Originally called King's Island, it was the first part of Bermuda to be extensively colonised, and the town of St. George's contains many of the territory's oldest buildings. Notable among these are St. Peter's Church, and the State House. The island also is the site of the St. George's Garrison and many forts, including Burnt Point Fort, Coney Island Fort, Ferry Point Martello Tower, Gate's Fort, Alexandra Battery, Fort Victoria, Fort Albert, the Western Redoubt, Fort George, and Fort St. Catherine's, the last of which is at St.

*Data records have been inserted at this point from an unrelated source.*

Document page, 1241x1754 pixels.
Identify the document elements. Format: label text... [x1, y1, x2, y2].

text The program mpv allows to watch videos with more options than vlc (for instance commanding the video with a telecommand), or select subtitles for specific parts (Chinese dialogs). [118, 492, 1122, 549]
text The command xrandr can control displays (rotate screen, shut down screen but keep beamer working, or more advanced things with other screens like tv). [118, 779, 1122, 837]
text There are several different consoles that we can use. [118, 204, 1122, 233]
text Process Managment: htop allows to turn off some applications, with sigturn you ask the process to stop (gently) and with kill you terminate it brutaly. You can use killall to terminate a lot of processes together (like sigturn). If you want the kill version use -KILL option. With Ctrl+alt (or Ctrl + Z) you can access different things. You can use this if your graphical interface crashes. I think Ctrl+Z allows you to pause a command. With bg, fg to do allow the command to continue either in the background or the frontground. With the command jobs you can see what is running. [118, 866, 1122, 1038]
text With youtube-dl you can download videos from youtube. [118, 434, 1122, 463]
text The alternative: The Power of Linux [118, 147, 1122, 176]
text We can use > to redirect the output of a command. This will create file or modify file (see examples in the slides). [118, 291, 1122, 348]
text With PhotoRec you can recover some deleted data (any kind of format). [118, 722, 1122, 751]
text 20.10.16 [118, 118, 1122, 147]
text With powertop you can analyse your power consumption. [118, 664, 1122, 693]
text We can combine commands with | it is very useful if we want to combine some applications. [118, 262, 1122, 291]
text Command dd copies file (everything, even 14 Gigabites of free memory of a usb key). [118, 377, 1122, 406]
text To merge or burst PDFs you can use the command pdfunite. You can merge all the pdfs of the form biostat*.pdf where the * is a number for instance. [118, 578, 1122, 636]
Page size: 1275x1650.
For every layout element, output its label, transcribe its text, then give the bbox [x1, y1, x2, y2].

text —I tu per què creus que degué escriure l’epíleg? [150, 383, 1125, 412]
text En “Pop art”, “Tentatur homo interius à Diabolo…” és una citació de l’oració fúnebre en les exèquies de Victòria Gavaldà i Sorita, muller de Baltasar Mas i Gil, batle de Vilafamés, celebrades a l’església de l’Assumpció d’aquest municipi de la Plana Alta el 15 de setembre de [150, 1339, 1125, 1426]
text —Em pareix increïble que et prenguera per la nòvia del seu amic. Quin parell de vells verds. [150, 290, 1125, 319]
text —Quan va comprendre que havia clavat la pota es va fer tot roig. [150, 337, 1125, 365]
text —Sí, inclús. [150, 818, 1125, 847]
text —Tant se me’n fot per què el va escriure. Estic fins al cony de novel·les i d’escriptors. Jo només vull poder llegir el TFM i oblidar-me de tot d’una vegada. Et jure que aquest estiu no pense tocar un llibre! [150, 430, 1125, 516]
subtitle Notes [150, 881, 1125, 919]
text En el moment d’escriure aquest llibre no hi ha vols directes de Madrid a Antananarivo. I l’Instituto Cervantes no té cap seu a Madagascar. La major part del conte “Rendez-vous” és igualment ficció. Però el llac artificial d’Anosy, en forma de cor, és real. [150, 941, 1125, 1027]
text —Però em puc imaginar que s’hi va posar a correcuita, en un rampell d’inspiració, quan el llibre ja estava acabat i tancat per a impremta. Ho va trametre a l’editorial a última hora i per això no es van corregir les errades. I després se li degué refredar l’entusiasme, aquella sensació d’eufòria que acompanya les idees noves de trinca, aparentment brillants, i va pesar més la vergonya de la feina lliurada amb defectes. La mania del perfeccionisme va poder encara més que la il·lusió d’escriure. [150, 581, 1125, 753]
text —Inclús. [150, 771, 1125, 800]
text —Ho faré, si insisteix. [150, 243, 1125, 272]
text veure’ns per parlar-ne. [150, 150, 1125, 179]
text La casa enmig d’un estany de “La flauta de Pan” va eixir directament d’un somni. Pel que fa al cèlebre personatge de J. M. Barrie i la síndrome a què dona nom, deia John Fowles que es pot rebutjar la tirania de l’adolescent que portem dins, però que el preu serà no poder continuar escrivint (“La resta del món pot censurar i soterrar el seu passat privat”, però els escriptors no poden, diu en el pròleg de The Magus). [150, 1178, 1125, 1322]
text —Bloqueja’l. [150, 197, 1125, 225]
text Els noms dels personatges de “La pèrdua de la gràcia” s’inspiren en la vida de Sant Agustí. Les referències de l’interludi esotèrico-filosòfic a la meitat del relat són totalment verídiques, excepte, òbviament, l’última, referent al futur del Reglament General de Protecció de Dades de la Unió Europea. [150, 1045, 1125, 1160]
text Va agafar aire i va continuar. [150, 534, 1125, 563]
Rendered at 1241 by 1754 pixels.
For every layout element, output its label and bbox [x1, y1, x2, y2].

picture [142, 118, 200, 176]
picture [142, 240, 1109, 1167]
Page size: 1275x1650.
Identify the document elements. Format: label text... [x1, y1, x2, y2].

Catherine's Point, the island's (and the archipelago of Bermuda's) northernmost point, and is a 19th-century construction built upon a 17th-century base. It is beside Gates' Bay, where the first English settlers ship wrecked in the Sea Venture in 1609.

The island is separated from St. David's Island to its south by the St. George's Harbour, and from Coney Island and the Main Island to the south-west by a channel known as Ferry Reach. Bridges and a causeway connect it with the main island via St. David's Island.

The island is nearly split in two by the deep indentation of Mullet Bay, with the western part of the island connected to the rest by a narrow isthmus.

==Education==
Schools on the island:
- St. George's Preschool
- St. George's Primary School in St. George's
- East End Primary School

==Notable people==
- John Hamilton Gray
- Robert John Simmons
- Charles Stuart
- George Tucker (1775 in St George's Island – 1861 in Virginia) was an American attorney, politician, historian, author, and educator.